__Exercise brief__
When you find the line with "10: (318, 129)" among the records below, reproduce it and each line after it exactly, ending with the line with "116: (351, 72)".

__Task input__

►

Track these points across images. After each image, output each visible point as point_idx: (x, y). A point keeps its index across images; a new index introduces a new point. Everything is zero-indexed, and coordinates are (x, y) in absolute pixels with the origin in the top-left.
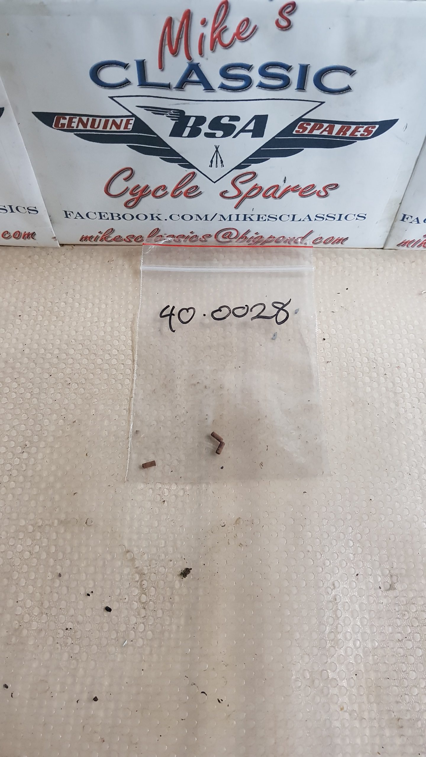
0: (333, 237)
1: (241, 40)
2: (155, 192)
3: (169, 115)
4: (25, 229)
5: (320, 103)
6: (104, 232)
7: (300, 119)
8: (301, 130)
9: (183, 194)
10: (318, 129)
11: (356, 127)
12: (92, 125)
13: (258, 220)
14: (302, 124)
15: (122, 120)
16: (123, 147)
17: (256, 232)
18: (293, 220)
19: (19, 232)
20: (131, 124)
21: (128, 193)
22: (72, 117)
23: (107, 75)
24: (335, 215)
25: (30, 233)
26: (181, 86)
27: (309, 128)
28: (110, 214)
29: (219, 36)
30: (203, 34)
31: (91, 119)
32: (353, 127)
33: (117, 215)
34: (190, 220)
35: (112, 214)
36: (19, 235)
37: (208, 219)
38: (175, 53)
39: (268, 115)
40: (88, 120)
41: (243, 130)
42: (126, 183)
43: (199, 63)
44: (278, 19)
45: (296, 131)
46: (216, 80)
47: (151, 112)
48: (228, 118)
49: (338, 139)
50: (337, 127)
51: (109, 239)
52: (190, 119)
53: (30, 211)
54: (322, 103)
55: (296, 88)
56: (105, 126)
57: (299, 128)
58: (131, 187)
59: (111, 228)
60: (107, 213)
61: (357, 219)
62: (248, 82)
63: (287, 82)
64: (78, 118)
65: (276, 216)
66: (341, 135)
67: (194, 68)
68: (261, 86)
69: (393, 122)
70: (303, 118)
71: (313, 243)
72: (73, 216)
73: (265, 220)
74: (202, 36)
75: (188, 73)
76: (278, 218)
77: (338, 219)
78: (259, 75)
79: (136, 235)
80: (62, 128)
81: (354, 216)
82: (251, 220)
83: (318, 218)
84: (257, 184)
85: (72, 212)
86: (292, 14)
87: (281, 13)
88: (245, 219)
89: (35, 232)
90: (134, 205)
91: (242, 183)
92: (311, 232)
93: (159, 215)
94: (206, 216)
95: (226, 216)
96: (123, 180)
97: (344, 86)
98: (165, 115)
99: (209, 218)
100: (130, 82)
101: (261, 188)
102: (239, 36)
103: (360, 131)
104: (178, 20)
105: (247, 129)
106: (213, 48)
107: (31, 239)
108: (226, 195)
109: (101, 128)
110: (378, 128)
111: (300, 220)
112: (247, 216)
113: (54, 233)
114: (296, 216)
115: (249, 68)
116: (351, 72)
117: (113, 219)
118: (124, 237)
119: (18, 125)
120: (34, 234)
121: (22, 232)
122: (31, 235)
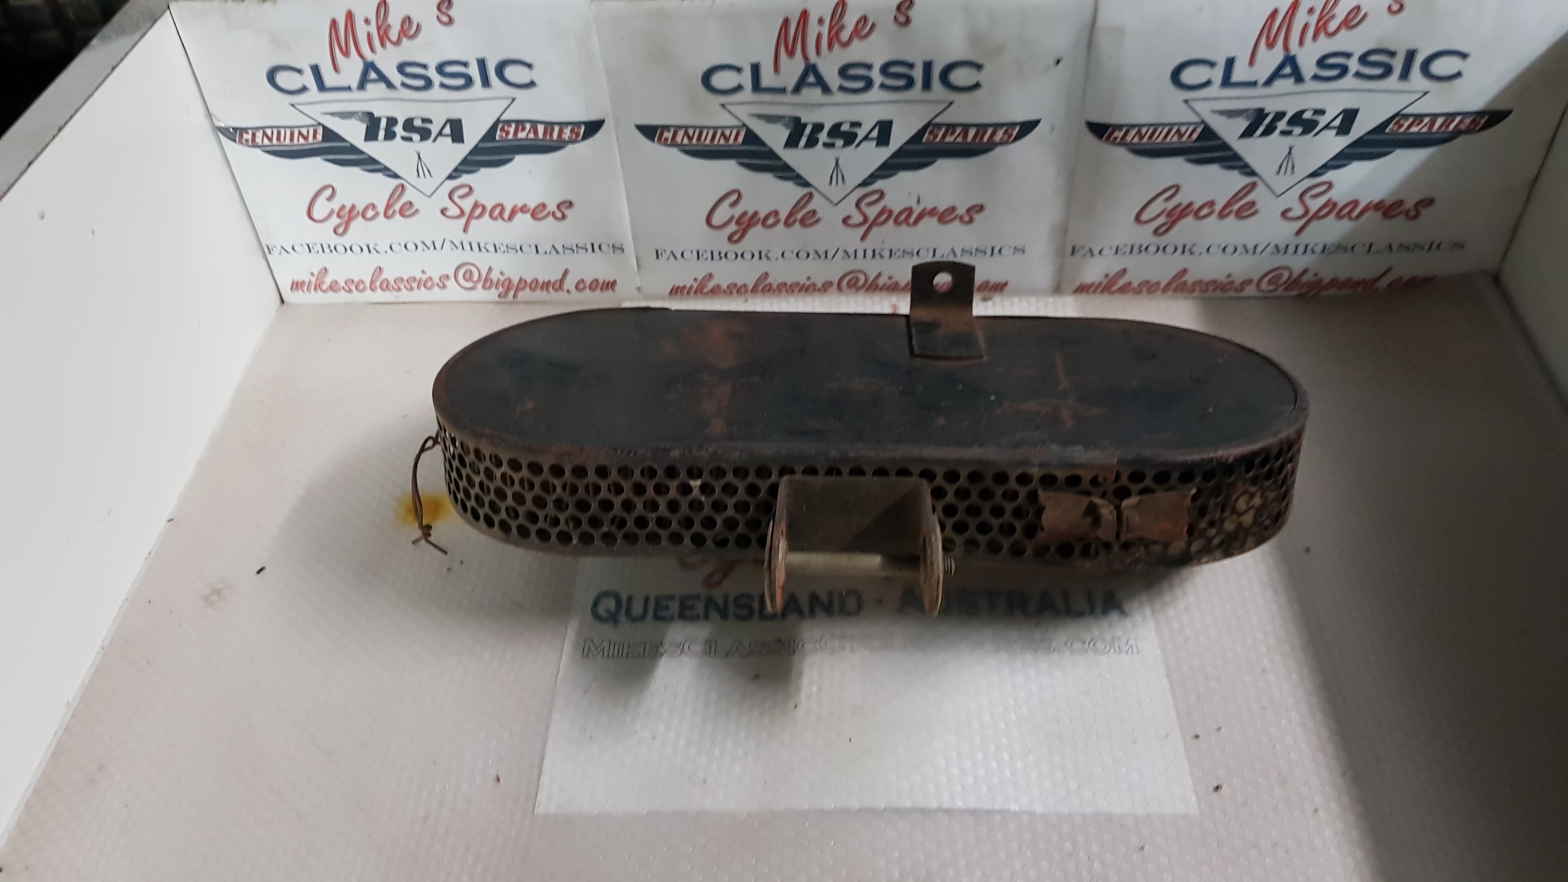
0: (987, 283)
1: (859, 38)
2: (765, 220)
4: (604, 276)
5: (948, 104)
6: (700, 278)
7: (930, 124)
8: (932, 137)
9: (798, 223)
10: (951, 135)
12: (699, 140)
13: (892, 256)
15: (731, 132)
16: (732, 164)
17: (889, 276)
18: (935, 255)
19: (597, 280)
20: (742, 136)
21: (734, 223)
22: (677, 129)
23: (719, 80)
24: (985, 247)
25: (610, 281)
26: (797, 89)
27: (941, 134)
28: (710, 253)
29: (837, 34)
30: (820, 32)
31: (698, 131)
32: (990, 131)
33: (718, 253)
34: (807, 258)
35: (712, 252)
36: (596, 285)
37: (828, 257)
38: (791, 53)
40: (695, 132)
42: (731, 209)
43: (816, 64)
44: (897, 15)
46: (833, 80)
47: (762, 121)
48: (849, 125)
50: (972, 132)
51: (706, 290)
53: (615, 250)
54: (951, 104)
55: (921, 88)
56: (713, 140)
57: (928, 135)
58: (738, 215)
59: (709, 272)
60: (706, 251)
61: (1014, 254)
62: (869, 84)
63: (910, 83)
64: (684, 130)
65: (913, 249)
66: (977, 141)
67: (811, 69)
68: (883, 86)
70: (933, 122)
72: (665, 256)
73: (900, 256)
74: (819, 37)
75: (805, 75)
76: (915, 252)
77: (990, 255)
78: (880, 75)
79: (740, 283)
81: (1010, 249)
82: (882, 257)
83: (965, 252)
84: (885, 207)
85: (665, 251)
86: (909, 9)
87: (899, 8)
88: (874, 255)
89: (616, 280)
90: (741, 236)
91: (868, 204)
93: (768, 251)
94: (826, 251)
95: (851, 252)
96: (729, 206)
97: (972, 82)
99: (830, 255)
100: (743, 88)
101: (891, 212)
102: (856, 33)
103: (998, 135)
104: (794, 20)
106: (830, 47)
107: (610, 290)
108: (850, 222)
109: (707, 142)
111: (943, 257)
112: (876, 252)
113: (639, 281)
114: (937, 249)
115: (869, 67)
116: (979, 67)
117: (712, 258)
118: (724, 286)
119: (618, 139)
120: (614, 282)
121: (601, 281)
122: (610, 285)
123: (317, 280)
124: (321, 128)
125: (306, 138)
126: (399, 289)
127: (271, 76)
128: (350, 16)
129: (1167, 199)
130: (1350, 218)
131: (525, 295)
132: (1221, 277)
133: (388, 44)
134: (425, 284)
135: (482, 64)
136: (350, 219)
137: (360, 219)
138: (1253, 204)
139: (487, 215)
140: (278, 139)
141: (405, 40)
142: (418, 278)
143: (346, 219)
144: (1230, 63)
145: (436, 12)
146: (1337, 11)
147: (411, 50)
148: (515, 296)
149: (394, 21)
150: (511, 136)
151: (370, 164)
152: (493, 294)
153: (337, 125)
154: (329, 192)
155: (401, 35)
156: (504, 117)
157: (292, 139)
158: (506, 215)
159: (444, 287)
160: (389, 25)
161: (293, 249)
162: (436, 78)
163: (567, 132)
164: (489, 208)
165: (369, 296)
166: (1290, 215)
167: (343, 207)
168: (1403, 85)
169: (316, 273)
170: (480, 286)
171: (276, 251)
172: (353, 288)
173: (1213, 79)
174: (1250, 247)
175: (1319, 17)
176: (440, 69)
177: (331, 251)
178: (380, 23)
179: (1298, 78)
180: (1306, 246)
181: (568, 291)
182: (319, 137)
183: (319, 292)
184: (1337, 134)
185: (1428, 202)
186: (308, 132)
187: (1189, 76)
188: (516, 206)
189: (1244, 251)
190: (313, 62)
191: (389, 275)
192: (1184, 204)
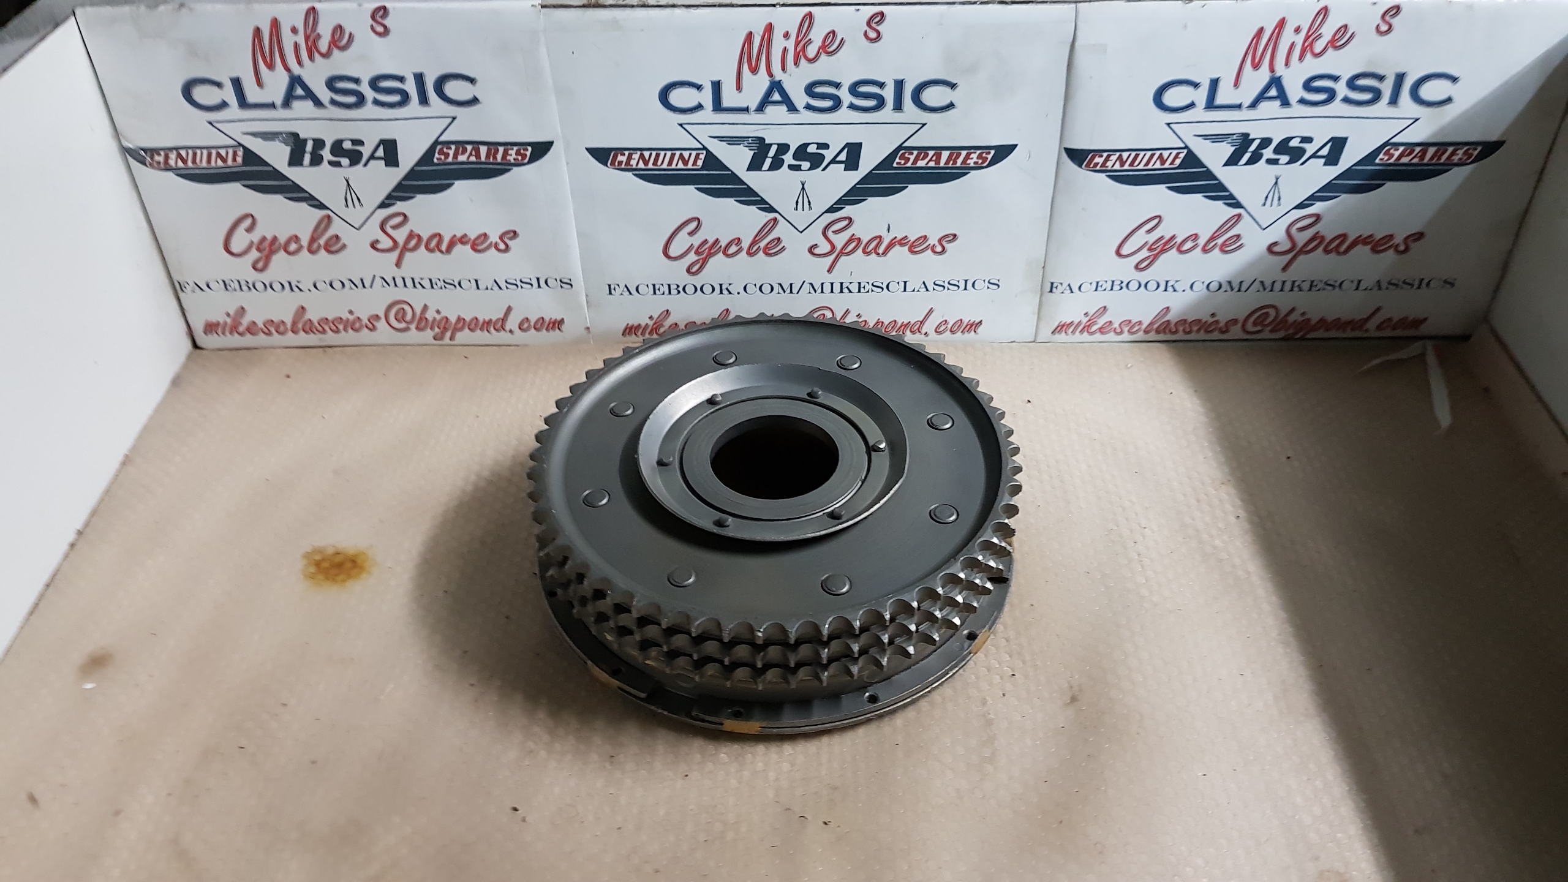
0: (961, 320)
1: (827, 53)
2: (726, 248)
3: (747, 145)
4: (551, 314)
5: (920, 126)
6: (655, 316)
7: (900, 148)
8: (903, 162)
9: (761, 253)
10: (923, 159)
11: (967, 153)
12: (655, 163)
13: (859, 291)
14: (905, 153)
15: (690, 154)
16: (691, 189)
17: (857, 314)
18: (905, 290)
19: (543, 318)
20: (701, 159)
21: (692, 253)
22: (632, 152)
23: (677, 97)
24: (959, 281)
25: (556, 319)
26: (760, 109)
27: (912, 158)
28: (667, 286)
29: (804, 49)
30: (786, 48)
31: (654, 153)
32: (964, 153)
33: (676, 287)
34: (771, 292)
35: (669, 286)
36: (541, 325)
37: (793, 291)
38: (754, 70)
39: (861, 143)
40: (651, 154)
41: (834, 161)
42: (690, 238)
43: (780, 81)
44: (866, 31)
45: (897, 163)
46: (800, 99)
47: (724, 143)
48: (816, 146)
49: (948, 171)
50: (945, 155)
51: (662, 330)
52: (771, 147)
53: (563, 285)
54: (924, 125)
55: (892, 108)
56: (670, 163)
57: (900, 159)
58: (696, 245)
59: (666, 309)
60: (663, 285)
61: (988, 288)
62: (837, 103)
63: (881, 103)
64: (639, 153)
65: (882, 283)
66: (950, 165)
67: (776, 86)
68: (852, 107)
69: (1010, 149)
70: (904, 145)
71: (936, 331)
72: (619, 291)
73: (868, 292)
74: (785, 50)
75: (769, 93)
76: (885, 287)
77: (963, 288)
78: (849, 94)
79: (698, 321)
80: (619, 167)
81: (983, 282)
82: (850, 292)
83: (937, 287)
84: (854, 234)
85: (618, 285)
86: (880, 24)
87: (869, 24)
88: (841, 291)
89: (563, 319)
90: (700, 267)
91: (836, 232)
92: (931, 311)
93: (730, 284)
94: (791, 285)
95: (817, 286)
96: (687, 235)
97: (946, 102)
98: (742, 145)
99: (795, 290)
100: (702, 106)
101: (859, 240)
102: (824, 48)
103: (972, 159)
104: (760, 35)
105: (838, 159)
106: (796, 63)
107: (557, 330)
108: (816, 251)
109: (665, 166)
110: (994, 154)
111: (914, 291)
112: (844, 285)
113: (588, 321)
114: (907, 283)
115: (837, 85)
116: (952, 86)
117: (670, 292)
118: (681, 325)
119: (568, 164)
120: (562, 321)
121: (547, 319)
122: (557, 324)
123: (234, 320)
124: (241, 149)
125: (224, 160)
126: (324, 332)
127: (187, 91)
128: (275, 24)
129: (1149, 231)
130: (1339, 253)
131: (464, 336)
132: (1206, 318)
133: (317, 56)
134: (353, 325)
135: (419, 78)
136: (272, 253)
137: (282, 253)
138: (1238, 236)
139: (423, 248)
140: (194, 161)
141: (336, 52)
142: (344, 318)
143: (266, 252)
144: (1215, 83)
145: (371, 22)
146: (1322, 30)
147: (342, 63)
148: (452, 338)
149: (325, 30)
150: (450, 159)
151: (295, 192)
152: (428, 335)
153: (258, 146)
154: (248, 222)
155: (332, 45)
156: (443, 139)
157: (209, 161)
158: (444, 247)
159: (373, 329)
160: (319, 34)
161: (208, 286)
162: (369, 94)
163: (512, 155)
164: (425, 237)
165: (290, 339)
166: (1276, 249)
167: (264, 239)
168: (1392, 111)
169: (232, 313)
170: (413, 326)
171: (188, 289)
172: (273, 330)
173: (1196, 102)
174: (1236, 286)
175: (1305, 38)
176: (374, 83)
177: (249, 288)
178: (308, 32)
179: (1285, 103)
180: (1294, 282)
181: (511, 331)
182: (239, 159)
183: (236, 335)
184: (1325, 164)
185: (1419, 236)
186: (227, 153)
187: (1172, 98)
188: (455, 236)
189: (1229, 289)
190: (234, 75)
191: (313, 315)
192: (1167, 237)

◄

__Written answer__
10: (318, 129)
11: (356, 127)
12: (92, 125)
13: (258, 220)
14: (302, 124)
15: (122, 120)
16: (123, 147)
17: (256, 232)
18: (293, 220)
19: (19, 232)
20: (131, 124)
21: (128, 193)
22: (72, 117)
23: (107, 75)
24: (335, 215)
25: (30, 233)
26: (181, 86)
27: (309, 128)
28: (110, 214)
29: (219, 36)
30: (203, 34)
31: (91, 119)
32: (353, 127)
33: (117, 215)
34: (190, 220)
35: (112, 214)
36: (19, 235)
37: (208, 219)
38: (175, 53)
39: (268, 115)
40: (88, 120)
41: (243, 130)
42: (126, 183)
43: (199, 63)
44: (278, 19)
45: (296, 131)
46: (216, 80)
47: (151, 112)
48: (228, 118)
49: (338, 139)
50: (337, 127)
51: (109, 239)
52: (190, 119)
53: (30, 211)
54: (322, 103)
55: (296, 88)
56: (105, 126)
57: (299, 128)
58: (131, 187)
59: (111, 228)
60: (107, 213)
61: (357, 219)
62: (248, 82)
63: (287, 82)
64: (78, 118)
65: (276, 216)
66: (341, 135)
67: (194, 68)
68: (261, 86)
69: (393, 122)
70: (303, 118)
71: (313, 243)
72: (73, 216)
73: (265, 220)
74: (202, 36)
75: (188, 73)
76: (278, 218)
77: (338, 219)
78: (259, 75)
79: (136, 235)
80: (62, 128)
81: (354, 216)
82: (251, 220)
83: (318, 218)
84: (257, 184)
85: (72, 212)
86: (292, 14)
87: (281, 13)
88: (245, 219)
89: (35, 232)
90: (134, 205)
91: (242, 183)
92: (311, 232)
93: (159, 215)
94: (206, 216)
95: (226, 216)
96: (123, 180)
97: (344, 86)
98: (165, 115)
99: (209, 218)
100: (130, 82)
101: (261, 188)
102: (239, 36)
103: (360, 131)
104: (178, 20)
105: (247, 129)
106: (213, 48)
107: (31, 239)
108: (226, 195)
109: (101, 128)
110: (378, 128)
111: (300, 220)
112: (247, 216)
113: (54, 233)
114: (296, 216)
115: (249, 68)
116: (351, 72)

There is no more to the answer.